- Official cover art
- Developer: RamenVR
- Publisher: RamenVR
- Engine: Unity
- Platforms: Windows SteamVR PlayStation 4 Meta Quest 2
- Release: January 27, 2022 (early access)
- Genre: Massively multiplayer online role-playing game
- Mode: Multiplayer

= Zenith: The Last City =

Zenith: The Last City is a virtual reality open world massively multiplayer online role-playing game (MMORPG) developed and published by Californian game development studio Ramen VR. The game was officially released in early access for Microsoft Windows, Oculus Quest, and PlayStation VR on January 27, 2022. Upon launch, the game had more than 4,000 players playing online.
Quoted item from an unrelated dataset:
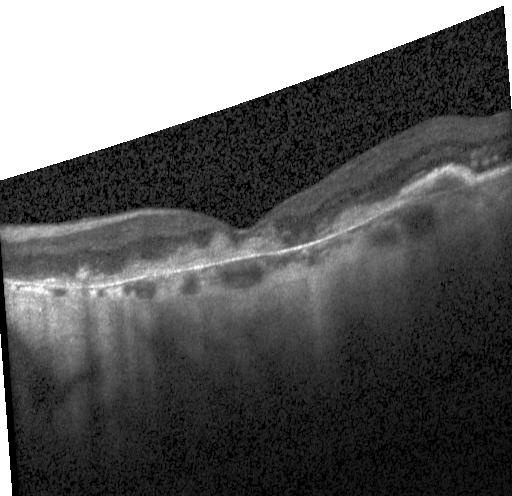
Finding: a choroidal neovascular membrane.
The game takes inspiration from various anime shows such as Sword Art Online and JRPG games such as Final Fantasy XIV.

== Development ==
As of March 2022 the game received a $35 million investment, allowing the company to double the staff working on the game and potentially also port the game to regular desktops and smartphones. On June 16 of 2022, the first major update called Celestial Throne was released, expanding the playable area and adding more content to the game.

== Critical reception ==
The game received generally mixed to positive feedback, with critics praising it for being an immersive and entertaining experience. It combines VR and MMORPG genres, and is one of the first VR games to do so. It has also been noted that the game has less content and world size than its non-VR competitors, leaving a lot of room and potential for future updates.